What is needed
Go through the data below and transcribe it exactly. Omit the images.

Dataset content
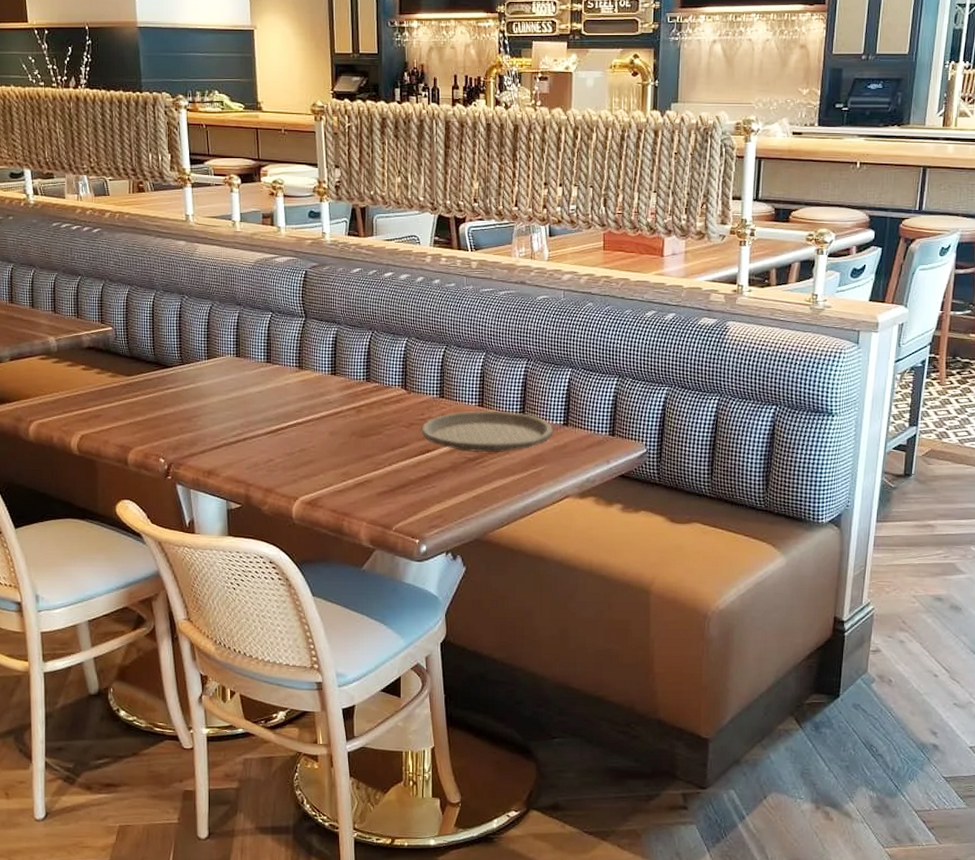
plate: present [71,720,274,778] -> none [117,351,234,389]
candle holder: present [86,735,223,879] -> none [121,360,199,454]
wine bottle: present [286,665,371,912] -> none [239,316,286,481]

Task answer
plate: present [71,720,274,778] -> none [117,351,234,389]
candle holder: present [86,735,223,879] -> none [121,360,199,454]
wine bottle: present [286,665,371,912] -> none [239,316,286,481]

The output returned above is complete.